Гаврюша вдруг фыркнул.
– Стыдно, братец! А я давеча еще говорил: министром у меня Гаврюшка будет! Ну, теперь ешь.
– А вы что ж, ваше превосходительство! – обратился Прокоп к генералу, – хлебца бы да с маслицем!
– Да, да, маслица, молочка, яичек… это можно! Надежда Лаврентьевна! Маслица бы, маслица мне! – как-то жалобно попросил генерал и затем, сложив руки между колен, оглядел всех безнадежным взором.
– Вот и генерал с нами за границу едет, – сообщил мне Прокоп.
– Да вы серьезно едете? – спросил я Надежду Лаврентьевну.
– Едем. Надо же…
– Я раз шесть за границей был, а оне еще ни разу, – объяснил Прокоп. – Пускай поездят да посмотрят. Нельзя же…
– А вы, генерал, для здоровья?
– Нет, я здоров, даже совсем здоров. Вот только грусть у меня… Никто объяснить не может. Во̀ды какие-нибудь, может быть…
– Генерал еще в кадетском корпусе мозгу сотрясение получил, – с обычной бестактностью влепил Прокоп, – с тех пор вот и не может…
– Не могу! и рад бы, да не могу! Даже в цирк не езжу, потому что из пистолетов стрелять стали. Хотел было по дипломатической части идти – папаша не позволил. Папаша у меня храбрый был, у Марии-Антуанетты ручку целовал. А теперь вот мы русские.
– Однако дослужились же вот генерала? – не мог я воздержаться от вопроса: до такой степени сильно было мое недоумение.
– Да по кавалерии… кажется, я по кавалерии нахожусь?
– Нет, в ученом комитете заседаете, – сострил Гаврюша, и тут же сам фыркнул своей остроте.
– С генералом, брат, такие приключения были – и не дай бог! расскажите-ка, ваше превосходительство!
– Нет, мой друг, нет! Я вот еще немножко маслица, да и домой… бай-бай пора! в другой раз!
– Ах, генерал, генерал! Женился бы ты, друг, и всю бы эту робость с тебя как рукой сняло! А у меня кстати и невесты есть – выбирай!
Генерал раскраснелся, молодые девицы строго взглянули на отца и гордо выпрямились. Даже Надежда Лаврентьевна словно растерялась.

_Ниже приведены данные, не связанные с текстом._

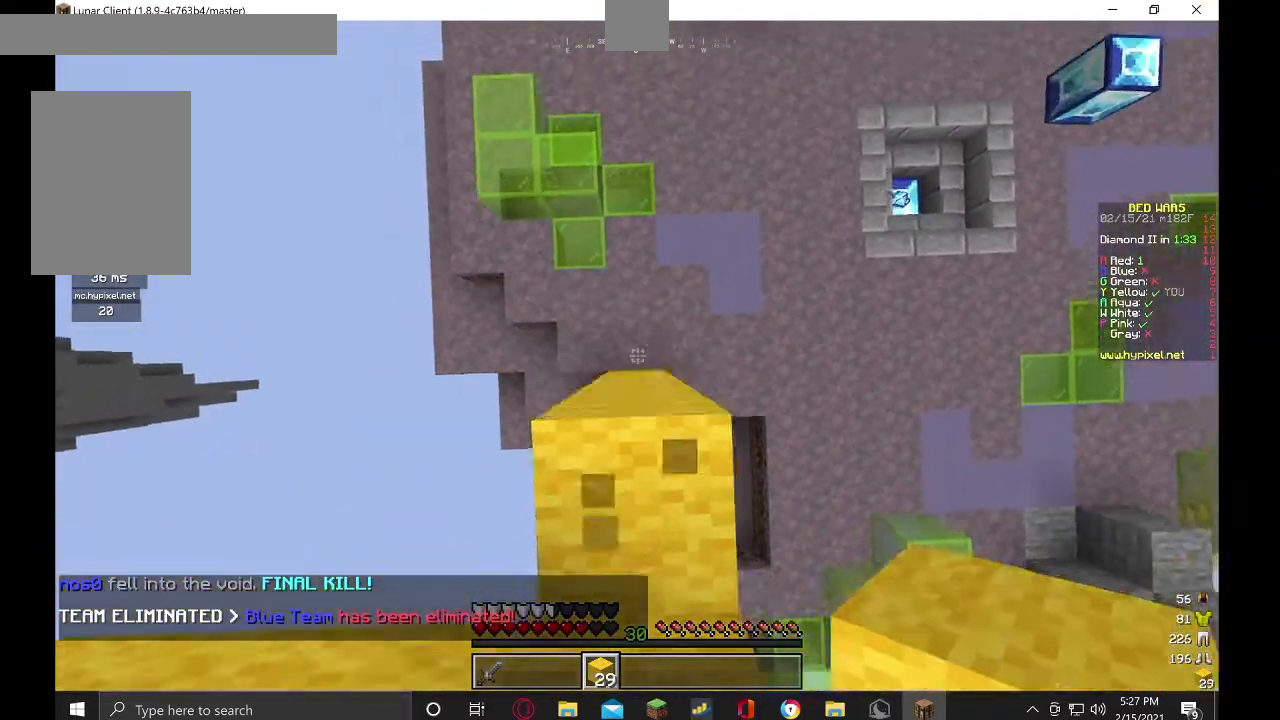
{"keys": ["d", "s"], "mouse": ["right"], "events": [[67, "w", "up"], [133, "mouse_right", "down"], [300, "d", "down"], [467, "s", "down"]]}
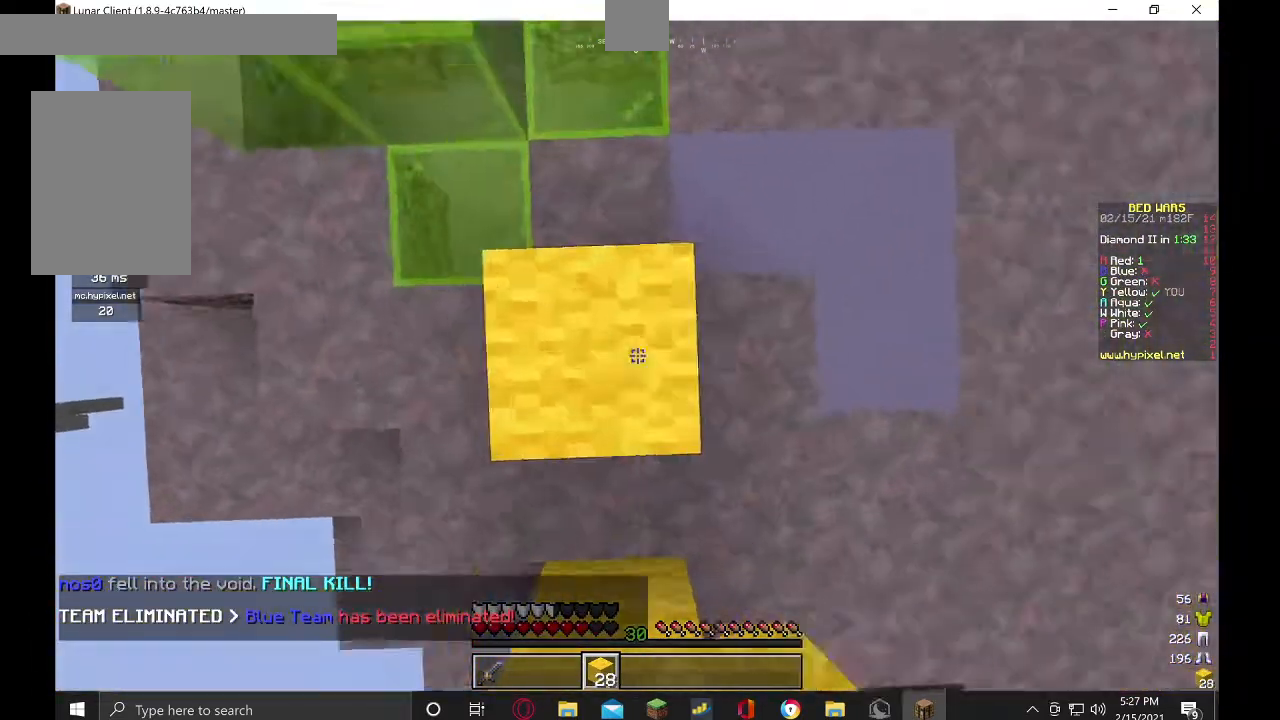
{"keys": ["a", "s"], "mouse": ["right"], "events": [[33, "d", "up"], [500, "a", "down"]]}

– Чего на меня глазами уставились? – продолжал хладнокровно Прокоп, – разве не правду я говорю? Чем не невесты! Генерал! смотри! – <2 нрзб.>
Все как-то оторопели, один Гаврюша так фыркал, что брызги летели с блюдечка во все стороны. Вероятно, собственно для утешения Гаврюши Прокоп и завел этот разговор. Генерал заторопился и стал прощаться.
– Куда, брат? испугался? Небось, силом под венец не поведем! – разуверял его Прокоп, – я только так говорю: невесты, мол, есть – первый сорт.
– Alexandre! финиссе! – строго заметила Надежда Лаврентьевна.
– Ну-ну, ступай, генерал Пупон! Спи там. Постель-то у тебя узкая да холодная… или, может быть, мамзель…
– Александр! тебя просто слушать нельзя! – сказала Надежда Лаврентьевна с гневом, но так, что глаза ее так и искрились от удовольствия.
– Ступай, ступай, жених! так через десять дней едем! – говорил Прокоп, провожая генерала в коридор и тотчас же возвращаясь назад.
– Бог знает, что ты говоришь! – укоряла его Надежда Лаврентьевна.
– Что ж я сказал! сказал, что дочки у меня невесты – это всякий видит. Что они пышки – и это всякому видно! А другой, может, и видит да не смекает – ему наука: вникай, братец! Вот хоть бы он! может, жениться захочет – чем не пара! – указал он на меня и в то же время перемигнулся с Гаврюшей, так что он опять фыркнул.
– А впрочем, будет! Пошутили, Гаврило Александрыч, крошечку, – и будет! Довольно, мой друг! родите<льница> гневаться будет! А я тебе про этого генерала когда-нибудь расскажу! – обратился он ко мне.
– Знаете ли что? не поехать ли и мне с вами?
– А чего ж лучше! и прекрасно! С нами, брат, весело будет. Да ты уж бывал?
– Нет, не был. И даже намерения не имел. Да вот сегодня, пришел ты, говоришь: еду – ну и я задумался. Надо же… в самом деле!
– Разумеется, надо. Только уж ты, брат, коли едешь, так меня держись. Я эту «заграницу» как свои пять пальцев знаю, знаю, где что спросить, где как поесть, где гривенничек сунуть. Я как приеду в гостиницу – сейчас на кухню и повару полтинник в руки. Всё покажет. Да я уж тебя научу.
– И так это приятно будет! – отозвалась Надежда Лаврентьевна, – все вместе и останавливаться будем! за границей – и все равно как у себя дома. Не правда ли, генерал?